* The problem:
Given the records below, would you repeat exactly the lines that begin at the one containing "4: (471, 265, 0.63)" and end at the one containing "33: (266, 218, 0.44)", inclusive?

* Materials provided:

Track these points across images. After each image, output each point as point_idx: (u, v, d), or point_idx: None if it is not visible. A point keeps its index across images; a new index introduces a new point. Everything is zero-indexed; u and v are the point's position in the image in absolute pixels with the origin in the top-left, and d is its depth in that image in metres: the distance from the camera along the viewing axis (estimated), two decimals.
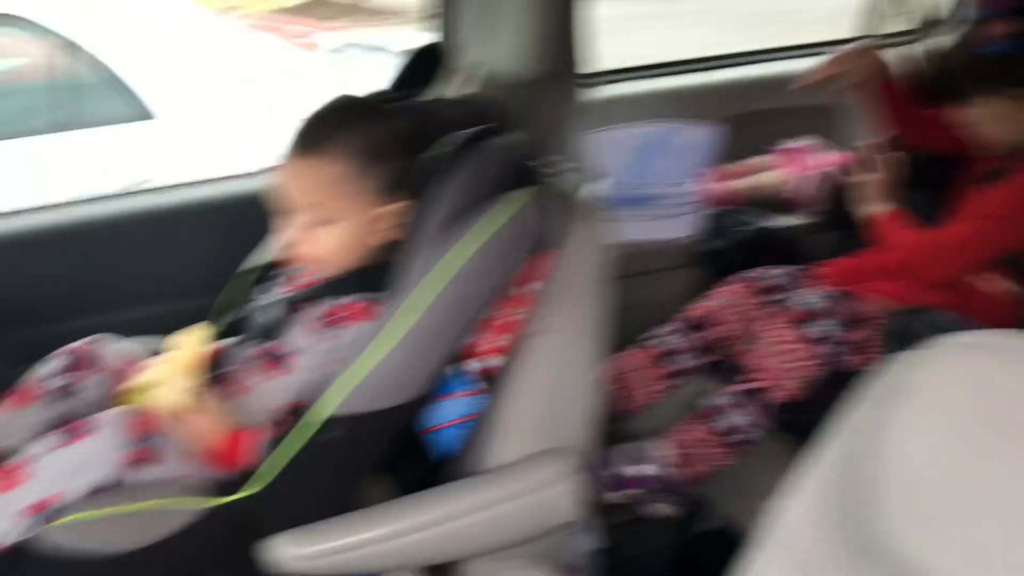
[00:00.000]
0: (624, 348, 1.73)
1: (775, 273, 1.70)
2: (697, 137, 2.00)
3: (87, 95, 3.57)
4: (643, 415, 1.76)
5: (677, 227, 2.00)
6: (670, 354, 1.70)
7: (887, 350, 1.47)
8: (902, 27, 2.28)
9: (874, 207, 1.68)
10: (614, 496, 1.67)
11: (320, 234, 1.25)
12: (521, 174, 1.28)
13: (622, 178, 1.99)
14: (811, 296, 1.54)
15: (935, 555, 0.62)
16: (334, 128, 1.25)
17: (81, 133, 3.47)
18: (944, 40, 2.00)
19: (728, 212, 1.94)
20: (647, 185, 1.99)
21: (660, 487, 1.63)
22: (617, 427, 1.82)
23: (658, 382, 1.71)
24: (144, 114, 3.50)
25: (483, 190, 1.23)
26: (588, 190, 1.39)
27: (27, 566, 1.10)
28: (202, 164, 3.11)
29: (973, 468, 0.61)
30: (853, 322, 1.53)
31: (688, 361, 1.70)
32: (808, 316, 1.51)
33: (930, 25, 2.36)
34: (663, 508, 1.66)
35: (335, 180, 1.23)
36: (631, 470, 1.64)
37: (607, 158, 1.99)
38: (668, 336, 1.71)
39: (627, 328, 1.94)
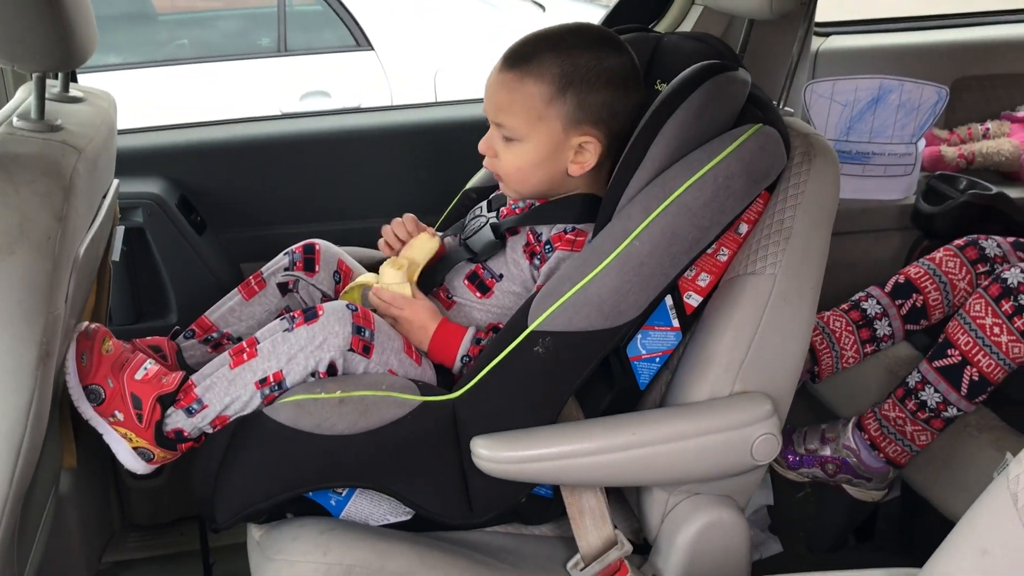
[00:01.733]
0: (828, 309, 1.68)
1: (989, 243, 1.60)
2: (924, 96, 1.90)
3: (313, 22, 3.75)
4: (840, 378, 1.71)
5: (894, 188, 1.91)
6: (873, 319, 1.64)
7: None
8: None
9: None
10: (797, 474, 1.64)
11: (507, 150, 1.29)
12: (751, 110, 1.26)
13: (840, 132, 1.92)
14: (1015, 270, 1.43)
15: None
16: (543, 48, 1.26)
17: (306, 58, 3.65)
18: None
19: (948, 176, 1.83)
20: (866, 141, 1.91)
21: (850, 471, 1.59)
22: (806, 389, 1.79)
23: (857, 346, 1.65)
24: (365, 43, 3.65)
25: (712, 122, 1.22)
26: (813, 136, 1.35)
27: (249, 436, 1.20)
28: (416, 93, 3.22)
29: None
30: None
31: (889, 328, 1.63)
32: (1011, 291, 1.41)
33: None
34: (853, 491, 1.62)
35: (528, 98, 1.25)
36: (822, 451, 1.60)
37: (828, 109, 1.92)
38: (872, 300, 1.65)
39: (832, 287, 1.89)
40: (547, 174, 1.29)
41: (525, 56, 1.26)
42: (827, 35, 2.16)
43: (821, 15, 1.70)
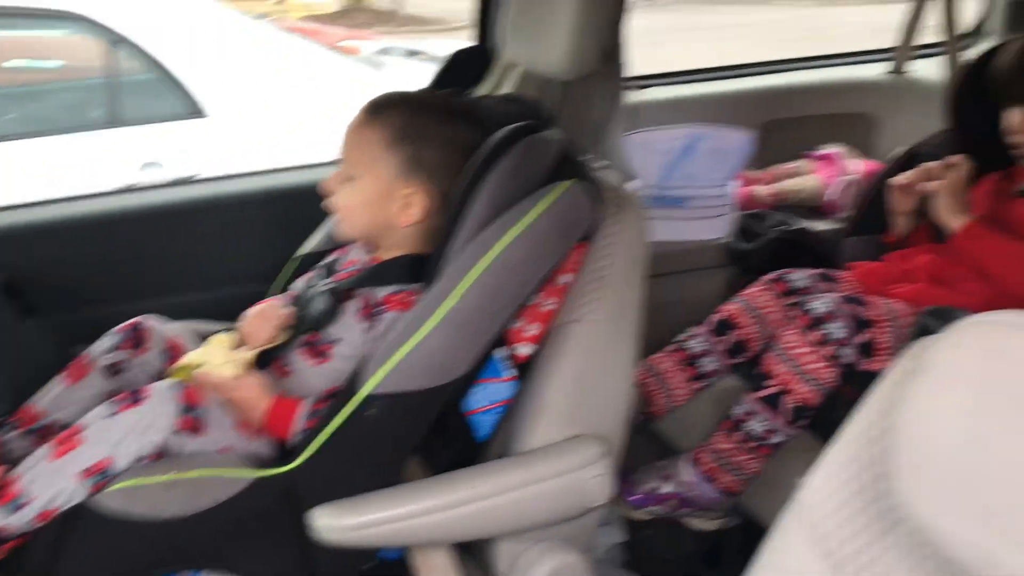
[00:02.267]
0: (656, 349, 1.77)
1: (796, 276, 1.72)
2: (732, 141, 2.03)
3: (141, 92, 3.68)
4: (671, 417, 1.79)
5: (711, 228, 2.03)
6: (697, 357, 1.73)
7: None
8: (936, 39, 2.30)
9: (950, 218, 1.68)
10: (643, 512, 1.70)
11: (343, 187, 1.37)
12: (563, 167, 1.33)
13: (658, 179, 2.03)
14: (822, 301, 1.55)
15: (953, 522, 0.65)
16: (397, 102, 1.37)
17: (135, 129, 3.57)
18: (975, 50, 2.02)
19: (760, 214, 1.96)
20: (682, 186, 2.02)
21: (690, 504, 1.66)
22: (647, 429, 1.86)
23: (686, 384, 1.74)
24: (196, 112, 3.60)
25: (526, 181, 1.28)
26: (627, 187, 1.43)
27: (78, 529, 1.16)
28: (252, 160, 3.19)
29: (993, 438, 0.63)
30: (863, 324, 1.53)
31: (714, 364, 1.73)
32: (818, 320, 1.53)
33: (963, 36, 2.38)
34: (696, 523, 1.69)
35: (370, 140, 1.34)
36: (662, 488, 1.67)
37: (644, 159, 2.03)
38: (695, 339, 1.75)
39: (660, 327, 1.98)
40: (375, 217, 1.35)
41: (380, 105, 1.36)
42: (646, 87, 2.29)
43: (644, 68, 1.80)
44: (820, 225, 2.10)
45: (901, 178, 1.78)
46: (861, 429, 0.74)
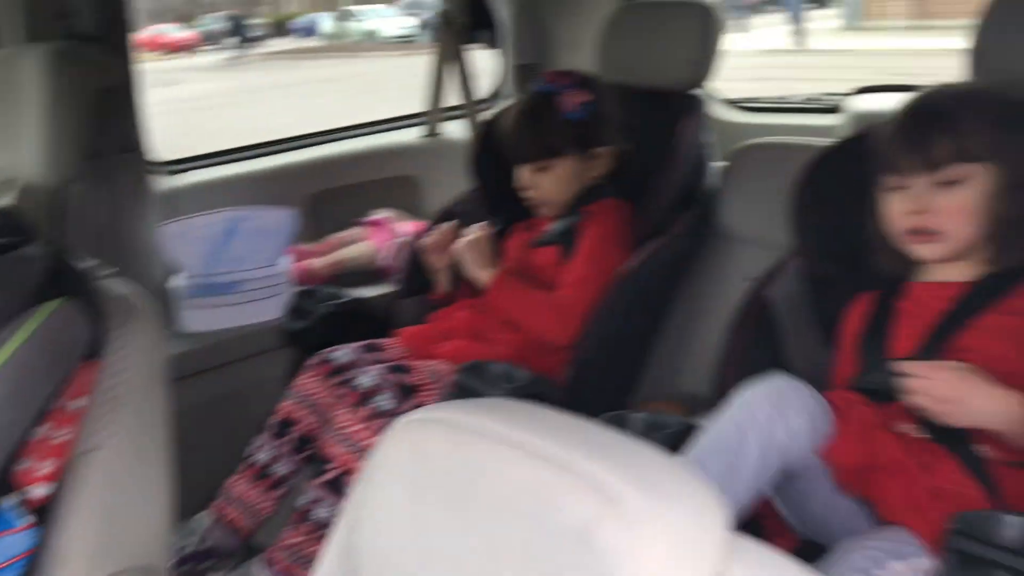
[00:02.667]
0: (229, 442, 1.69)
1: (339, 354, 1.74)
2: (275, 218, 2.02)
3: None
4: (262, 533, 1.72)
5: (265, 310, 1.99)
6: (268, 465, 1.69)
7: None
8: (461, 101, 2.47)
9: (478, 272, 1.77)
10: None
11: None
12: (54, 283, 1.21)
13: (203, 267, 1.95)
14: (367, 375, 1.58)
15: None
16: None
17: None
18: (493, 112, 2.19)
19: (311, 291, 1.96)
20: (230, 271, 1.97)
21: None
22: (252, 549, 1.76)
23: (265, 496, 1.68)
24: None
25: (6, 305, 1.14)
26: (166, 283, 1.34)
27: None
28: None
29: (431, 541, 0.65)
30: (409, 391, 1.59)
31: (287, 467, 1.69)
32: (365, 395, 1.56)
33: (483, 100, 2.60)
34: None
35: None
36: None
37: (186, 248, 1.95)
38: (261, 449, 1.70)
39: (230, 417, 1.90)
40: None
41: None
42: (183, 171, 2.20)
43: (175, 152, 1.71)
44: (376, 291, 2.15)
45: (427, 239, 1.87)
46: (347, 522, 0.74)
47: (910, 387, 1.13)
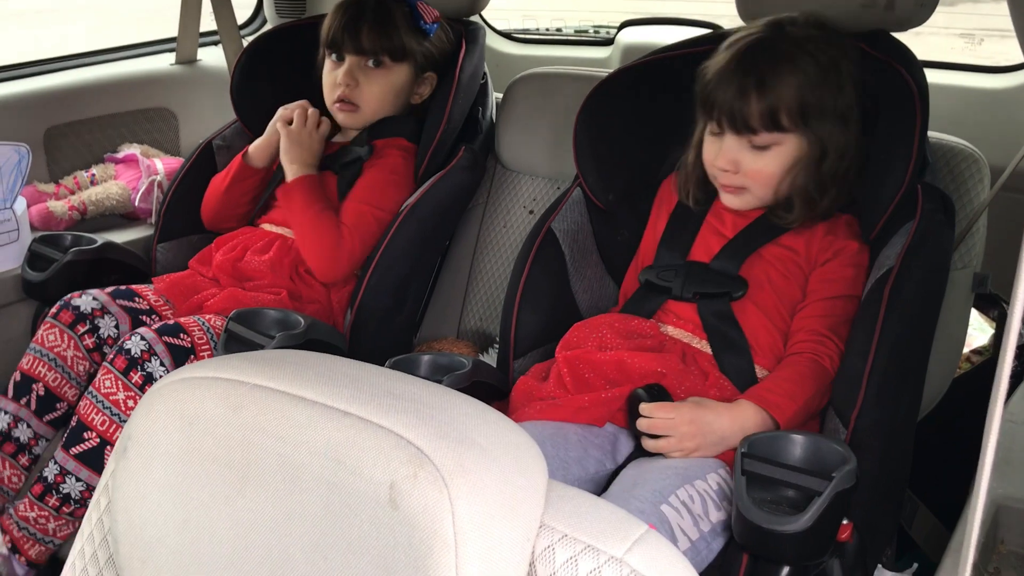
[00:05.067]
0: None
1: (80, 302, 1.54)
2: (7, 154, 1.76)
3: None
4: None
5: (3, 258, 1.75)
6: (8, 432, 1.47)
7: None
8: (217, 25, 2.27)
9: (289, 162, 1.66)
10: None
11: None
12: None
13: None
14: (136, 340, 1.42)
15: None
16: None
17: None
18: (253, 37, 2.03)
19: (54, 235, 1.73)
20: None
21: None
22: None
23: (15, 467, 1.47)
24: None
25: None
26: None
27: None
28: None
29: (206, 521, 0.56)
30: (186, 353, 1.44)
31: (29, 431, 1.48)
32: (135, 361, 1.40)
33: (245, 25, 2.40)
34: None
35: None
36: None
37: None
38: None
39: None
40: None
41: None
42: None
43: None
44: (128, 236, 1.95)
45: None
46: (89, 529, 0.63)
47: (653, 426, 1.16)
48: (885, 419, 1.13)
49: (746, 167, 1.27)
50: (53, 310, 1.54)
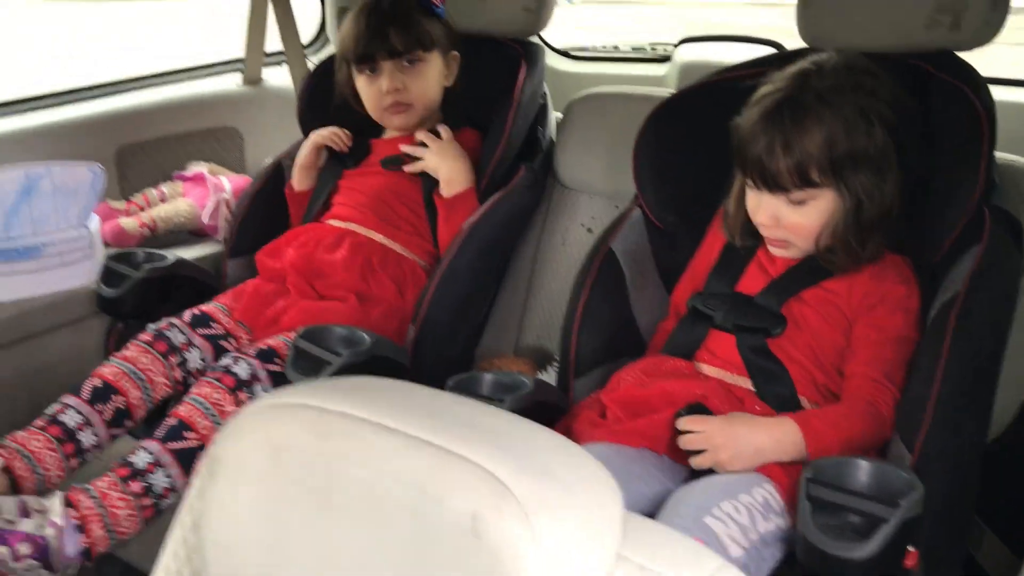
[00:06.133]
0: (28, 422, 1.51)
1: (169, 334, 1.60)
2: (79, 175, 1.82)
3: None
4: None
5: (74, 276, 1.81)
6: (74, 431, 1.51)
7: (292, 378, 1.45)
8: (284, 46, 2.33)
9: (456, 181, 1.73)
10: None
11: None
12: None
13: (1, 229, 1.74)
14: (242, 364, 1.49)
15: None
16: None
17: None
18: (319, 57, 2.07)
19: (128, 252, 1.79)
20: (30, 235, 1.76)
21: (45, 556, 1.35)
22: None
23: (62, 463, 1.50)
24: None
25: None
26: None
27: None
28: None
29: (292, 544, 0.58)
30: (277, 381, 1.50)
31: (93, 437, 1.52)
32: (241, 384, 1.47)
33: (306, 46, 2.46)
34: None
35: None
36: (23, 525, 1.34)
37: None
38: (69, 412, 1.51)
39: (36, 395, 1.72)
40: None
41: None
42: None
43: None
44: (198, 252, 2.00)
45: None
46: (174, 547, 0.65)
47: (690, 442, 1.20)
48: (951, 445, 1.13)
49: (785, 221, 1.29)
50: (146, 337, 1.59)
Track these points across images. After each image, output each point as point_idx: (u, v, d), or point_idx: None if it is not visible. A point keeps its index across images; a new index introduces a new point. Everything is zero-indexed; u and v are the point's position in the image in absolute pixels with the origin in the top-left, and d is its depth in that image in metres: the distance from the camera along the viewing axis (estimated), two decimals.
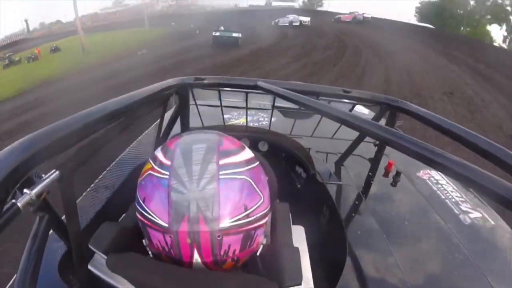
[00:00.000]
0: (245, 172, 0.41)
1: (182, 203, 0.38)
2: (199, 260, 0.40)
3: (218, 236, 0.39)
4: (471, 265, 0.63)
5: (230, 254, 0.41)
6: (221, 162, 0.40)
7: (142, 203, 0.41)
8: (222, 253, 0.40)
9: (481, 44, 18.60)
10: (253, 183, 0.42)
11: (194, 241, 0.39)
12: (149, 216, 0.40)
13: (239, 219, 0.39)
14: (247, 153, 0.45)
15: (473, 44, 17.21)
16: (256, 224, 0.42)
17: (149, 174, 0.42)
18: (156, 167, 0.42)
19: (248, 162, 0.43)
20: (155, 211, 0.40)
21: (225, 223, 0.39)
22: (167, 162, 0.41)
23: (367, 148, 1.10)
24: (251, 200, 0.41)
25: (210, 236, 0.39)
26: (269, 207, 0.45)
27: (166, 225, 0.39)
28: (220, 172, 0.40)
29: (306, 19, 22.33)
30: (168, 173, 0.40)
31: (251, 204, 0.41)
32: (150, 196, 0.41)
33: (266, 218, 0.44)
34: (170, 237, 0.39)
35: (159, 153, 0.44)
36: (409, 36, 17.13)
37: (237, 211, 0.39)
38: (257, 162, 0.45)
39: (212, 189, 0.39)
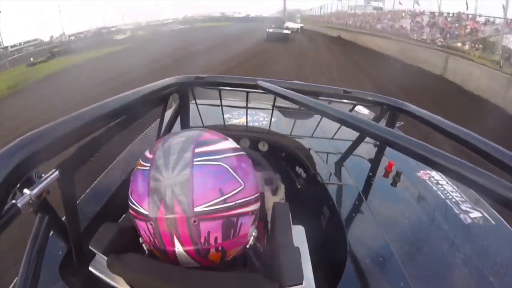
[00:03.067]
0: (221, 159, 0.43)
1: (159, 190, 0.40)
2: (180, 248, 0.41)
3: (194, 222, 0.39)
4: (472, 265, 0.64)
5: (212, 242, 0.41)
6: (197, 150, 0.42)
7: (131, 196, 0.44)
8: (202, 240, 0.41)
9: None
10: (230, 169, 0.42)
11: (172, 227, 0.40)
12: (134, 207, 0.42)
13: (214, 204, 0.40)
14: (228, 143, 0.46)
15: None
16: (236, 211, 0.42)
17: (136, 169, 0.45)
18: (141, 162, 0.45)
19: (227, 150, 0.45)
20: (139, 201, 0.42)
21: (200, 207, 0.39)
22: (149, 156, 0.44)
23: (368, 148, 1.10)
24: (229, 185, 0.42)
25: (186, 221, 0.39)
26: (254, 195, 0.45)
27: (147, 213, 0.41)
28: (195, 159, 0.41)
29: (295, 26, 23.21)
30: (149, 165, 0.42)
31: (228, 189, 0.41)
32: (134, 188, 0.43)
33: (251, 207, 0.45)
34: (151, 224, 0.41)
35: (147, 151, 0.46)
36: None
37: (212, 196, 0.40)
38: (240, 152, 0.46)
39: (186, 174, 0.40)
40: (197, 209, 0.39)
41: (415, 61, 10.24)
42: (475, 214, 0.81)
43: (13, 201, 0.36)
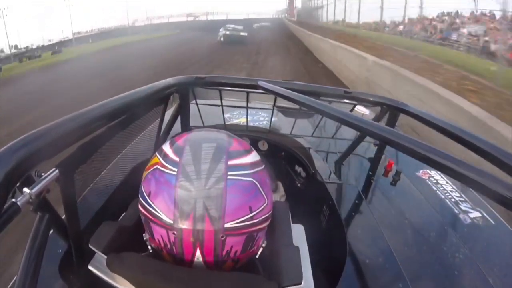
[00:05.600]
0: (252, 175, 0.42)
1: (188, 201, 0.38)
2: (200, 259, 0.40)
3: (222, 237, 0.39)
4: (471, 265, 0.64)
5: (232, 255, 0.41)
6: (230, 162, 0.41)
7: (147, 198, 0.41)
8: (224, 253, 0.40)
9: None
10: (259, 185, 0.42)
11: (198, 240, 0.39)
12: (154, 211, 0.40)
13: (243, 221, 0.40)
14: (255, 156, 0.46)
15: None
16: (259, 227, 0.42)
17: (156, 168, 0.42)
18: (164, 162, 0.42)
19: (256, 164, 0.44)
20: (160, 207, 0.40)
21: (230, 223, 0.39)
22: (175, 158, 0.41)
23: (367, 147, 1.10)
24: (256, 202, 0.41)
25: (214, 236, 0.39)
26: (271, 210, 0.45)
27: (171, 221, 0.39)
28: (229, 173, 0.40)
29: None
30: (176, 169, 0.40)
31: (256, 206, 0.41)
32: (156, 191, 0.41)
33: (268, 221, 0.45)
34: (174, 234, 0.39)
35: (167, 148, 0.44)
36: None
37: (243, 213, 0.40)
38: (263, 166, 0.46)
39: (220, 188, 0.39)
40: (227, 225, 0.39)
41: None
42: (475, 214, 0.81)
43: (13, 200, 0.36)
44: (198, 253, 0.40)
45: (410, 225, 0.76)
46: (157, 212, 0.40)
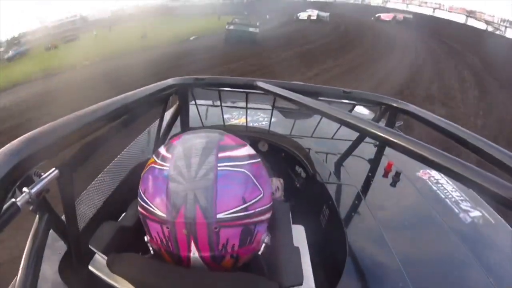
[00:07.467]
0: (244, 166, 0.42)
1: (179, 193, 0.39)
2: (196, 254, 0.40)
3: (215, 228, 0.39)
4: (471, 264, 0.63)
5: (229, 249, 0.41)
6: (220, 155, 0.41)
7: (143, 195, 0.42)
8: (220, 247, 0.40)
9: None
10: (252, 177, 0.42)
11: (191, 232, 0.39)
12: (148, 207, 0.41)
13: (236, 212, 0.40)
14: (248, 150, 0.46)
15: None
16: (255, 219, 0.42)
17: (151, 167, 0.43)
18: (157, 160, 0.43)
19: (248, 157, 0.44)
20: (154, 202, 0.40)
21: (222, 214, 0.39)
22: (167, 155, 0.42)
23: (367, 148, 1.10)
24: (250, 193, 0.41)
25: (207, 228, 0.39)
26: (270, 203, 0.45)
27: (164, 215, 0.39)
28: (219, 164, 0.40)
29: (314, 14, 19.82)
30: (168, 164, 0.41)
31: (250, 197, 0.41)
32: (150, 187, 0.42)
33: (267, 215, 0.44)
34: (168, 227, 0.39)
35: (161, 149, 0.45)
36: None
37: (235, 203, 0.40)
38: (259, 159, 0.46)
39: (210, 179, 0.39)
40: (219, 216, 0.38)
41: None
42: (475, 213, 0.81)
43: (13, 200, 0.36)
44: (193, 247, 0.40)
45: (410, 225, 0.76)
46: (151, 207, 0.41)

* Exercise answer:
4: (471, 265, 0.63)
5: (230, 254, 0.41)
6: (221, 162, 0.40)
7: (142, 203, 0.41)
8: (222, 253, 0.40)
9: (481, 44, 18.60)
10: (253, 183, 0.42)
11: (194, 241, 0.39)
12: (149, 216, 0.40)
13: (239, 219, 0.39)
14: (247, 153, 0.45)
15: (473, 44, 17.21)
16: (256, 224, 0.42)
17: (149, 174, 0.42)
18: (156, 167, 0.42)
19: (248, 162, 0.43)
20: (155, 211, 0.40)
21: (225, 223, 0.39)
22: (167, 162, 0.41)
23: (367, 148, 1.10)
24: (251, 200, 0.41)
25: (210, 236, 0.39)
26: (269, 207, 0.45)
27: (166, 225, 0.39)
28: (220, 172, 0.40)
29: (306, 19, 22.33)
30: (168, 173, 0.40)
31: (251, 204, 0.41)
32: (150, 196, 0.41)
33: (266, 218, 0.44)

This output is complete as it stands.